Problem description: The records that follow are to be transcribed word for word.

★ ★ ★

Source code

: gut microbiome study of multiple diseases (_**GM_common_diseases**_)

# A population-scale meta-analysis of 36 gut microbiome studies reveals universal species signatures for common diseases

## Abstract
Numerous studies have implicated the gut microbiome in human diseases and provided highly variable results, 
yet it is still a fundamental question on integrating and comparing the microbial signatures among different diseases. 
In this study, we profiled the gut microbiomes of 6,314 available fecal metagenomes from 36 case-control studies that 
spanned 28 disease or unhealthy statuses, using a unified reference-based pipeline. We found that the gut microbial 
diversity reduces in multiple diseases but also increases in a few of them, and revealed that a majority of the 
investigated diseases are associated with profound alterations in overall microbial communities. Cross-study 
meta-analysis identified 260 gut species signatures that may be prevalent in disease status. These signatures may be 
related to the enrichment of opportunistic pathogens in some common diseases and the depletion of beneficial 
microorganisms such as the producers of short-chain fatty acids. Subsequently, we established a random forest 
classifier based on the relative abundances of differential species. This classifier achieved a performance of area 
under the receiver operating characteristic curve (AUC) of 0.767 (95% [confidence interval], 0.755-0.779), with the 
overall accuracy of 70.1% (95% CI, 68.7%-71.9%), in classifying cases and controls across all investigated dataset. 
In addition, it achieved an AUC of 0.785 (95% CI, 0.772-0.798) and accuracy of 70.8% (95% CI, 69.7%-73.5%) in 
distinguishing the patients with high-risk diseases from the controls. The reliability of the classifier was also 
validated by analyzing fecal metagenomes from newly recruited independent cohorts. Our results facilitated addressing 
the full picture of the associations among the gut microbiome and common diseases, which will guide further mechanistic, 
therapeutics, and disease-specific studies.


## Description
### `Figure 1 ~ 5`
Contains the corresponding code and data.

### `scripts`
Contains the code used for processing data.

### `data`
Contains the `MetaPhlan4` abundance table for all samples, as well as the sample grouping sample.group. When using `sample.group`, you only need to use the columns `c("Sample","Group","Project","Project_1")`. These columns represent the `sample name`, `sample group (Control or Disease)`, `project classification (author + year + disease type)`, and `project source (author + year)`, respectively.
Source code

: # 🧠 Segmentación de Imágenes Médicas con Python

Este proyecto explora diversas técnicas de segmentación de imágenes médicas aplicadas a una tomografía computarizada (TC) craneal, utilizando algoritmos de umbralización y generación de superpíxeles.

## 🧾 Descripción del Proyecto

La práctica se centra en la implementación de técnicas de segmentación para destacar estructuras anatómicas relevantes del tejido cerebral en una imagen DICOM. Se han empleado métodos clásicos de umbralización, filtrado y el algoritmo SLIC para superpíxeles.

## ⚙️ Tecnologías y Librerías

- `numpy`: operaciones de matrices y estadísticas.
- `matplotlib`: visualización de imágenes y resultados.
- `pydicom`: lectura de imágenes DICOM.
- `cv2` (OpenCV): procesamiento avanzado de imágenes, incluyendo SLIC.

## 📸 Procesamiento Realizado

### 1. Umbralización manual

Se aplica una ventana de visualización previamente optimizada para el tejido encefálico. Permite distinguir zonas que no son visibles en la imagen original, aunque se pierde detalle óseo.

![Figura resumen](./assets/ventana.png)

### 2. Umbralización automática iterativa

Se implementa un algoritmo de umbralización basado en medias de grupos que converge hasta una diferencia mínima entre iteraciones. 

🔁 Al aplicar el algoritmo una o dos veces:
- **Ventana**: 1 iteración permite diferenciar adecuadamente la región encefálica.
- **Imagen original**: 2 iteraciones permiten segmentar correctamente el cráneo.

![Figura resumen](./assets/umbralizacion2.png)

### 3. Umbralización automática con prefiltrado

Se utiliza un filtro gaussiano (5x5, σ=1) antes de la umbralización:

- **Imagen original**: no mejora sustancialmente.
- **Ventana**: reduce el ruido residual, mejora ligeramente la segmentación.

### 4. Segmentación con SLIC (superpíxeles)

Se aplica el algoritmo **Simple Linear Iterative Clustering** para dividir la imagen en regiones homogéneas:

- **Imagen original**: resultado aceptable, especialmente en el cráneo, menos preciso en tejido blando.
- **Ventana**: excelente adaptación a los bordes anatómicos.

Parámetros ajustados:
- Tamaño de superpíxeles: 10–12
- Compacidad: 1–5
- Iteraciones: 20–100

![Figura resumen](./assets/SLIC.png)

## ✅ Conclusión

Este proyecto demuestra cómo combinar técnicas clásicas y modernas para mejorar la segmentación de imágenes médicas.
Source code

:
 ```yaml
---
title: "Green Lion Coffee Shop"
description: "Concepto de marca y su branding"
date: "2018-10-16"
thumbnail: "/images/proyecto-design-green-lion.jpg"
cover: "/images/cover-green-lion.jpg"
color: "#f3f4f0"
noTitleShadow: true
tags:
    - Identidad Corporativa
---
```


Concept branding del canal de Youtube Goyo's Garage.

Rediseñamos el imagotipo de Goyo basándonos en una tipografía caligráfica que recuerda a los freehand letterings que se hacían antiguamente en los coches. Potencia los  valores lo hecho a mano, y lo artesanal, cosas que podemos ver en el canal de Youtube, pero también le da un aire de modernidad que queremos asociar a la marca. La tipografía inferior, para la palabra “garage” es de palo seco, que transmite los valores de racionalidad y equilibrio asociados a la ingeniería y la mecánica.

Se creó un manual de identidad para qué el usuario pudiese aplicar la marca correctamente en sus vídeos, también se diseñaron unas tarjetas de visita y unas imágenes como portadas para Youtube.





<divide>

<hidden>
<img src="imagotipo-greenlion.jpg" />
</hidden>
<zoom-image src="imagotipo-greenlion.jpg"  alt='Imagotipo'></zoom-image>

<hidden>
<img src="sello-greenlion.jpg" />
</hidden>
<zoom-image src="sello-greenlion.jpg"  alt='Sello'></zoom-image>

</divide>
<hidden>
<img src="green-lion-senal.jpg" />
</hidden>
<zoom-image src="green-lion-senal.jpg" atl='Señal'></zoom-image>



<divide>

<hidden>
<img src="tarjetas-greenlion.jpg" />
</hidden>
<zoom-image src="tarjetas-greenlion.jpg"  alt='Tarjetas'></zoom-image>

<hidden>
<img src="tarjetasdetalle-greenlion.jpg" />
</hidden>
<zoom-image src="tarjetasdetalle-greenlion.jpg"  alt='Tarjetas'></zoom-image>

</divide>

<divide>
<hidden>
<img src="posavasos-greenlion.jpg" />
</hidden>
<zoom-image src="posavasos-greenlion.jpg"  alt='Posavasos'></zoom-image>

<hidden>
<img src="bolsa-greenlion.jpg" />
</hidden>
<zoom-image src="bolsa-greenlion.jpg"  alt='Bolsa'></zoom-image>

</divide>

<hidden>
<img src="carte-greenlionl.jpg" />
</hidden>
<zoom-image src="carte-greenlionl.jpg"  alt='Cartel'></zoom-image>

★ ★ ★

Written response:
Source code

: gut microbiome study of multiple diseases (_**GM_common_diseases**_)

# A population-scale meta-analysis of 36 gut microbiome studies reveals universal species signatures for common diseases

## Abstract
Numerous studies have implicated the gut microbiome in human diseases and provided highly variable results, 
yet it is still a fundamental question on integrating and comparing the microbial signatures among different diseases. 
In this study, we profiled the gut microbiomes of 6,314 available fecal metagenomes from 36 case-control studies that 
spanned 28 disease or unhealthy statuses, using a unified reference-based pipeline. We found that the gut microbial 
diversity reduces in multiple diseases but also increases in a few of them, and revealed that a majority of the 
investigated diseases are associated with profound alterations in overall microbial communities. Cross-study 
meta-analysis identified 260 gut species signatures that may be prevalent in disease status. These signatures may be 
related to the enrichment of opportunistic pathogens in some common diseases and the depletion of beneficial 
microorganisms such as the producers of short-chain fatty acids. Subsequently, we established a random forest 
classifier based on the relative abundances of differential species. This classifier achieved a performance of area 
under the receiver operating characteristic curve (AUC) of 0.767 (95% [confidence interval], 0.755-0.779), with the 
overall accuracy of 70.1% (95% CI, 68.7%-71.9%), in classifying cases and controls across all investigated dataset. 
In addition, it achieved an AUC of 0.785 (95% CI, 0.772-0.798) and accuracy of 70.8% (95% CI, 69.7%-73.5%) in 
distinguishing the patients with high-risk diseases from the controls. The reliability of the classifier was also 
validated by analyzing fecal metagenomes from newly recruited independent cohorts. Our results facilitated addressing 
the full picture of the associations among the gut microbiome and common diseases, which will guide further mechanistic, 
therapeutics, and disease-specific studies.


## Description
### `Figure 1 ~ 5`
Contains the corresponding code and data.

### `scripts`
Contains the code used for processing data.

### `data`
Contains the `MetaPhlan4` abundance table for all samples, as well as the sample grouping sample.group. When using `sample.group`, you only need to use the columns `c("Sample","Group","Project","Project_1")`. These columns represent the `sample name`, `sample group (Control or Disease)`, `project classification (author + year + disease type)`, and `project source (author + year)`, respectively.
Source code

: # 🧠 Segmentación de Imágenes Médicas con Python

Este proyecto explora diversas técnicas de segmentación de imágenes médicas aplicadas a una tomografía computarizada (TC) craneal, utilizando algoritmos de umbralización y generación de superpíxeles.

## 🧾 Descripción del Proyecto

La práctica se centra en la implementación de técnicas de segmentación para destacar estructuras anatómicas relevantes del tejido cerebral en una imagen DICOM. Se han empleado métodos clásicos de umbralización, filtrado y el algoritmo SLIC para superpíxeles.

## ⚙️ Tecnologías y Librerías

- `numpy`: operaciones de matrices y estadísticas.
- `matplotlib`: visualización de imágenes y resultados.
- `pydicom`: lectura de imágenes DICOM.
- `cv2` (OpenCV): procesamiento avanzado de imágenes, incluyendo SLIC.

## 📸 Procesamiento Realizado

### 1. Umbralización manual

Se aplica una ventana de visualización previamente optimizada para el tejido encefálico. Permite distinguir zonas que no son visibles en la imagen original, aunque se pierde detalle óseo.

![Figura resumen](./assets/ventana.png)

### 2. Umbralización automática iterativa

Se implementa un algoritmo de umbralización basado en medias de grupos que converge hasta una diferencia mínima entre iteraciones. 

🔁 Al aplicar el algoritmo una o dos veces:
- **Ventana**: 1 iteración permite diferenciar adecuadamente la región encefálica.
- **Imagen original**: 2 iteraciones permiten segmentar correctamente el cráneo.

![Figura resumen](./assets/umbralizacion2.png)

### 3. Umbralización automática con prefiltrado

Se utiliza un filtro gaussiano (5x5, σ=1) antes de la umbralización:

- **Imagen original**: no mejora sustancialmente.
- **Ventana**: reduce el ruido residual, mejora ligeramente la segmentación.

### 4. Segmentación con SLIC (superpíxeles)

Se aplica el algoritmo **Simple Linear Iterative Clustering** para dividir la imagen en regiones homogéneas:

- **Imagen original**: resultado aceptable, especialmente en el cráneo, menos preciso en tejido blando.
- **Ventana**: excelente adaptación a los bordes anatómicos.

Parámetros ajustados:
- Tamaño de superpíxeles: 10–12
- Compacidad: 1–5
- Iteraciones: 20–100

![Figura resumen](./assets/SLIC.png)

## ✅ Conclusión

Este proyecto demuestra cómo combinar técnicas clásicas y modernas para mejorar la segmentación de imágenes médicas.
Source code

:
 ```yaml
---
title: "Green Lion Coffee Shop"
description: "Concepto de marca y su branding"
date: "2018-10-16"
thumbnail: "/images/proyecto-design-green-lion.jpg"
cover: "/images/cover-green-lion.jpg"
color: "#f3f4f0"
noTitleShadow: true
tags:
    - Identidad Corporativa
---
```


Concept branding del canal de Youtube Goyo's Garage.

Rediseñamos el imagotipo de Goyo basándonos en una tipografía caligráfica que recuerda a los freehand letterings que se hacían antiguamente en los coches. Potencia los  valores lo hecho a mano, y lo artesanal, cosas que podemos ver en el canal de Youtube, pero también le da un aire de modernidad que queremos asociar a la marca. La tipografía inferior, para la palabra “garage” es de palo seco, que transmite los valores de racionalidad y equilibrio asociados a la ingeniería y la mecánica.

Se creó un manual de identidad para qué el usuario pudiese aplicar la marca correctamente en sus vídeos, también se diseñaron unas tarjetas de visita y unas imágenes como portadas para Youtube.





<divide>

<hidden>
<img src="imagotipo-greenlion.jpg" />
</hidden>
<zoom-image src="imagotipo-greenlion.jpg"  alt='Imagotipo'></zoom-image>

<hidden>
<img src="sello-greenlion.jpg" />
</hidden>
<zoom-image src="sello-greenlion.jpg"  alt='Sello'></zoom-image>

</divide>
<hidden>
<img src="green-lion-senal.jpg" />
</hidden>
<zoom-image src="green-lion-senal.jpg" atl='Señal'></zoom-image>



<divide>

<hidden>
<img src="tarjetas-greenlion.jpg" />
</hidden>
<zoom-image src="tarjetas-greenlion.jpg"  alt='Tarjetas'></zoom-image>

<hidden>
<img src="tarjetasdetalle-greenlion.jpg" />
</hidden>
<zoom-image src="tarjetasdetalle-greenlion.jpg"  alt='Tarjetas'></zoom-image>

</divide>

<divide>
<hidden>
<img src="posavasos-greenlion.jpg" />
</hidden>
<zoom-image src="posavasos-greenlion.jpg"  alt='Posavasos'></zoom-image>

<hidden>
<img src="bolsa-greenlion.jpg" />
</hidden>
<zoom-image src="bolsa-greenlion.jpg"  alt='Bolsa'></zoom-image>

</divide>

<hidden>
<img src="carte-greenlionl.jpg" />
</hidden>
<zoom-image src="carte-greenlionl.jpg"  alt='Cartel'></zoom-image>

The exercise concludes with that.